Pero ser mediocre es un derecho que se acompaña de servidumbres. Un día, es el hígado lo que revienta, otro es la cabeza, tomamos un comprimido, después dos, está esa pequeña neuralgia, esos trastornos aquí y allá, todos esos disfuncionamientos ínfimos que no sabemos de dónde vienen. El médico, además, tampoco lo comprende: somatizamos, dice. Tenemos el mal de mundo: insensiblemente, la vida se ha vuelto tóxica. Llegados aquí, si todavía tenemos la fuerza de no querer morir, hemos de admitir que nos hemos equivocado. No habría que haberse resignado, aceptarlo todo y creer tantas pamplinas, incluso aunque lo necesitáramos. Habría que haberse opuesto, negarse a esto, a aquello… Pero la cadena de causalidades es en este punto demasiado larga para remontarla y, por añadidura, no coincide con las posiciones políticas que hemos podido tomar.

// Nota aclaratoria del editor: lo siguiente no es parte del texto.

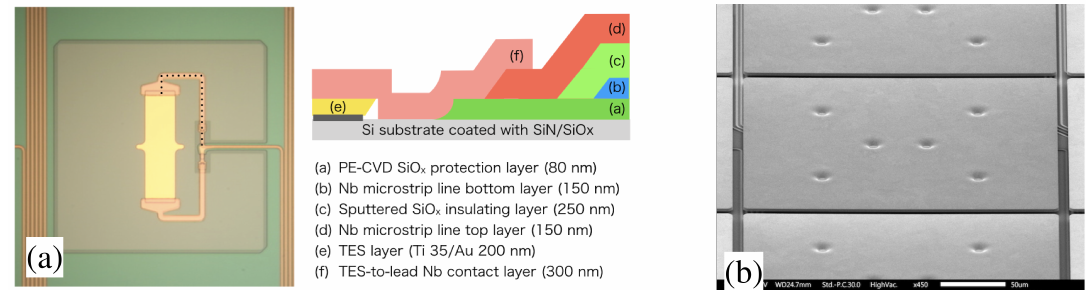
Figure 7. ( a ) Microphotograph of a 100 × 30 µ m 2 Ti/Au TES connected to the Nb superconducting leads and a schematic of a cutting view along with the dotted line. The separated leads are overlapped near the TES film but electrically separated with an oxide insulating layer, forming a microstripline. The figure was reprinted from [89] by permission from Springer Nature. Copyright ©2019, Springer Science Business Media. ( b ) Microphotograph of an Au X-ray absorber. The absorber is an overhanging structure supported by several stems that can be seen as dots on top of the absorber surface. The two of them located close to the center of the absorbers are thermally connected to the TES thermometer, not visible in the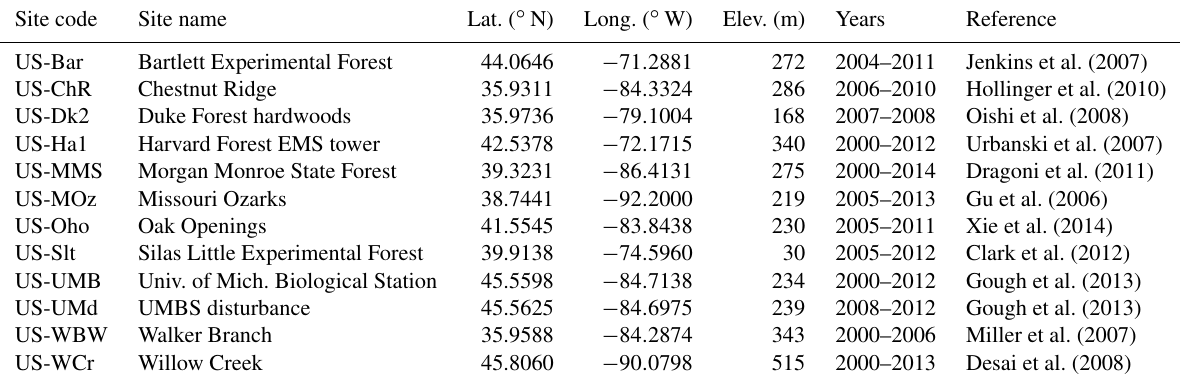
Table 1. Site information for the studied flux towers of deciduous broadleaf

Ahora bien, el “paso al noroeste” no está oculto en otra parte: llegar a concebir que lo que es verdaderamente político es la manera en que vivimos, la dosis de verdad que nuestra existencia puede soportar y, por tanto, irradiar. En este caso, nuestro cuerpo hace el efecto de una piedra de toque, pues en nuestra experiencia indescifrable y dislocada, él se mide sólo con nuestras contradicciones, que se hallaban en nuestras elecciones antes de estar en nuestra carne.

Ningún saber del presente o del pasado puede ya ayudarnos: lo que nos hace falta es un saber de lo posible que de nuevo haga existir la historia. No se trata aquí de la expresión de un anhelo, sino de una exigencia que se busca por todos lados. El famoso “fin de la Historia” es de hecho el fin de algo: de una concepción de la historia que era precisamente su glaciación. Incluso si las palabras para expresar nuestro estupor por no estar ya en el mundo nos faltan horriblemente, incluso si los sonidos que salen de nuestras bocas están más gastados que cantos rodados, no es un nuevo lenguaje lo que nos hace falta inventar, para añadirlo a la lista ya demasiado larga de malentendidos, sino una nueva práctica. La libertad por venir comienza a existir cuando nosotros existimos, cuando un gesto, un movimiento separa en forma de fractura el presente del pasado y el futuro. Se trata de hacer irrupción en el curso vaciado del tiempo.

Lejos de marginarnos de la humanidad, el acto de sabotaje es lo que permite que nuestros hermanos nos reconozcan, lo que nos une a ellos. Una constelación legible de acciones relámpago dibuja así, para quien sabe entrever aquello de lo que son su huella, el éxodo general fuera del mundo de la mercancía autoritaria. Este éxodo es el último espacio habitable, como también la condición primera de toda amistad, de toda cooperación. En él se descubre la lengua extranjera, la lengua sensible en la que estamos escritos. Pues hemos de perdernos por completo para finalmente reencontrarnos.

Por lo demás, el sabotaje que viene es silencioso, pues no es más que el otro nombre de la vida.